El Grêmio vive la temporada más comprometida de los últimos años y el descenso ya no es un fantasma lejano
El Tricolor Gaúcho de Porto Alegre atraviesa en 2026 una crisis deportiva que pocos hubieran imaginado para uno de los clubes más ganadores de Brasil. Decimosexto en el Brasileirao con apenas 21 puntos en 19 partidos, con ocho derrotas y solo cinco victorias en la primera mitad del torneo, el Grêmio está a dos puntos de la zona de descenso directo en una tabla donde cada jornada puede cambiar dramáticamente la situación. El proyecto de Luís Castro que llegó en diciembre de 2025 con la promesa de devolver el protagonismo al club no ha encontrado la regularidad necesaria y las peores derrotas del año como el 0-2 ante São Paulo, el 0-2 ante Cruzeiro y el 1-3 ante Corinthians en casa reflejan las dificultades estructurales de un equipo que no tiene la solidez defensiva ni la creatividad ofensiva suficientes para competir en la parte alta del Brasileirao.

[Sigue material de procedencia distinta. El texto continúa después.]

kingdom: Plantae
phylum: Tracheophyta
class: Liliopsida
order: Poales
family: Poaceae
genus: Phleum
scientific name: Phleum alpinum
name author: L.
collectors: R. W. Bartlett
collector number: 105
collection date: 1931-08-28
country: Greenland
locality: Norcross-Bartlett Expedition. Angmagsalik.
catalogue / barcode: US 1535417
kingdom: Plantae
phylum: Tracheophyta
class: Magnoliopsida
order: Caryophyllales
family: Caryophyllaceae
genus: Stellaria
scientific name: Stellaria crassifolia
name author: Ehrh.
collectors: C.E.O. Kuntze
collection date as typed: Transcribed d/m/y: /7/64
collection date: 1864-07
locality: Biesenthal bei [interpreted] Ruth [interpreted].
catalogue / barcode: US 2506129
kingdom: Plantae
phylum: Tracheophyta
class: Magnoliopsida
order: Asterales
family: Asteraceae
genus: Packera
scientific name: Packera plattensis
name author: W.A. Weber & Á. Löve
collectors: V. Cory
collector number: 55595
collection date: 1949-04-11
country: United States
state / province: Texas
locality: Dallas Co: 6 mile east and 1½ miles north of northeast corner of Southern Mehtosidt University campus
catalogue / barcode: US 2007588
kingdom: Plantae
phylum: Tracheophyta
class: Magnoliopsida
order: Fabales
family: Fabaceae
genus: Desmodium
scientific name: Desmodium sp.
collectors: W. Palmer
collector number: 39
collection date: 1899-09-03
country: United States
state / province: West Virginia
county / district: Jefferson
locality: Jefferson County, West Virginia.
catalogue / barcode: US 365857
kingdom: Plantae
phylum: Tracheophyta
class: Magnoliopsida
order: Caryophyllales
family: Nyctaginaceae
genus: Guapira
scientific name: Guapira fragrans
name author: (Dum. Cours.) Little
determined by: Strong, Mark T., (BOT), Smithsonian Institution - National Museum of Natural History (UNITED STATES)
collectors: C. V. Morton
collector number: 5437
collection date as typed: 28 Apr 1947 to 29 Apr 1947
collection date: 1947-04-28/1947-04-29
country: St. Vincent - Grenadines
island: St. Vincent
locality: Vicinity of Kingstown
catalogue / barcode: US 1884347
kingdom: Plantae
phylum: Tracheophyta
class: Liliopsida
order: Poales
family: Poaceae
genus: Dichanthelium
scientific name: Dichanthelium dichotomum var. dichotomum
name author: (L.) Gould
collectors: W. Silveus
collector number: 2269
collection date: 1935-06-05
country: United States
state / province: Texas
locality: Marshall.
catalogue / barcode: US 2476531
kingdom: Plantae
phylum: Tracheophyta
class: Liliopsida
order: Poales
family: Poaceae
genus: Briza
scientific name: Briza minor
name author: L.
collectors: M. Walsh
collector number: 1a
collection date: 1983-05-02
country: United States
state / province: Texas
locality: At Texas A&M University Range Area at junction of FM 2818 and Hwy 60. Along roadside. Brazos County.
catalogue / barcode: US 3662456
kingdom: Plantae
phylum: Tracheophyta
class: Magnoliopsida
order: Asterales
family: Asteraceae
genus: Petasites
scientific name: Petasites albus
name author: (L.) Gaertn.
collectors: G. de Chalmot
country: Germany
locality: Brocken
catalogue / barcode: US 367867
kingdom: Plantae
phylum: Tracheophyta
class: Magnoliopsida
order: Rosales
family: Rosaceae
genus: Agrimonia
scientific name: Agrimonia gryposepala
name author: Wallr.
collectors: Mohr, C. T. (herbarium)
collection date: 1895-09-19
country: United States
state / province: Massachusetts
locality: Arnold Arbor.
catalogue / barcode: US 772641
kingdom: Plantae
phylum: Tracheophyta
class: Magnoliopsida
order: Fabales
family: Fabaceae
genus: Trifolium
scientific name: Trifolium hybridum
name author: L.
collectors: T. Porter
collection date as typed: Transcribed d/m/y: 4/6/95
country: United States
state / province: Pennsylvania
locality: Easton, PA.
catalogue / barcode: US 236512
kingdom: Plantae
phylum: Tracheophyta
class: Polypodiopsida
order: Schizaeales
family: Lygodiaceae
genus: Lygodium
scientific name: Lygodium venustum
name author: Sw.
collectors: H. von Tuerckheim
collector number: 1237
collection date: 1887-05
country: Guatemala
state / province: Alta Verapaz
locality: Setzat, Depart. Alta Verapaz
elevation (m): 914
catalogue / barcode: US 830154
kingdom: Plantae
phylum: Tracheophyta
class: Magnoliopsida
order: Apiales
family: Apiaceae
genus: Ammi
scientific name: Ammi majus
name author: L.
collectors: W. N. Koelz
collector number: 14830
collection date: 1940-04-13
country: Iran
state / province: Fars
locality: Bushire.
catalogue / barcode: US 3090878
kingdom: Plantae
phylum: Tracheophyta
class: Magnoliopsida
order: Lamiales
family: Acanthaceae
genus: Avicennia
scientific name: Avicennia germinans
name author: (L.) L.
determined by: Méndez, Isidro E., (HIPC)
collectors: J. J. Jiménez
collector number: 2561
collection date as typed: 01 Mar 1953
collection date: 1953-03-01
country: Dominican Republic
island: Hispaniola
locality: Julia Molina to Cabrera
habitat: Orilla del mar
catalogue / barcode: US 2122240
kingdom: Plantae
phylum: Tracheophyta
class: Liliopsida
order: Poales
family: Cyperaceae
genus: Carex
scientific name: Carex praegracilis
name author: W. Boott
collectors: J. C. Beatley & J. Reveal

Lo que hace más preocupante la situación del Grêmio es la acumulación de frentes abiertos en una semana especialmente exigente: el Brasileirao donde necesita puntos urgentemente, la Copa Sudamericana donde perdió 3-2 en La Paz ante Bolívar y necesita remontar el jueves 30 en casa, y el desgaste físico del viaje a Bolivia a más de 3.600 metros de altitud apenas tres días antes del partido de esta noche. Carlos Vinícius con nueve goles en la liga es la única referencia ofensiva consistente de un equipo que depende demasiado de su delantero para generar peligro. El Grêmio ganó el Campeonato Gaúcho este año como único título de una temporada que prometía mucho más, y esta noche ante Fluminense tiene la obligación de demostrar que puede pelear en el Brasileirao antes de que la segunda mitad del torneo lo condene definitivamente a mirar hacia abajo.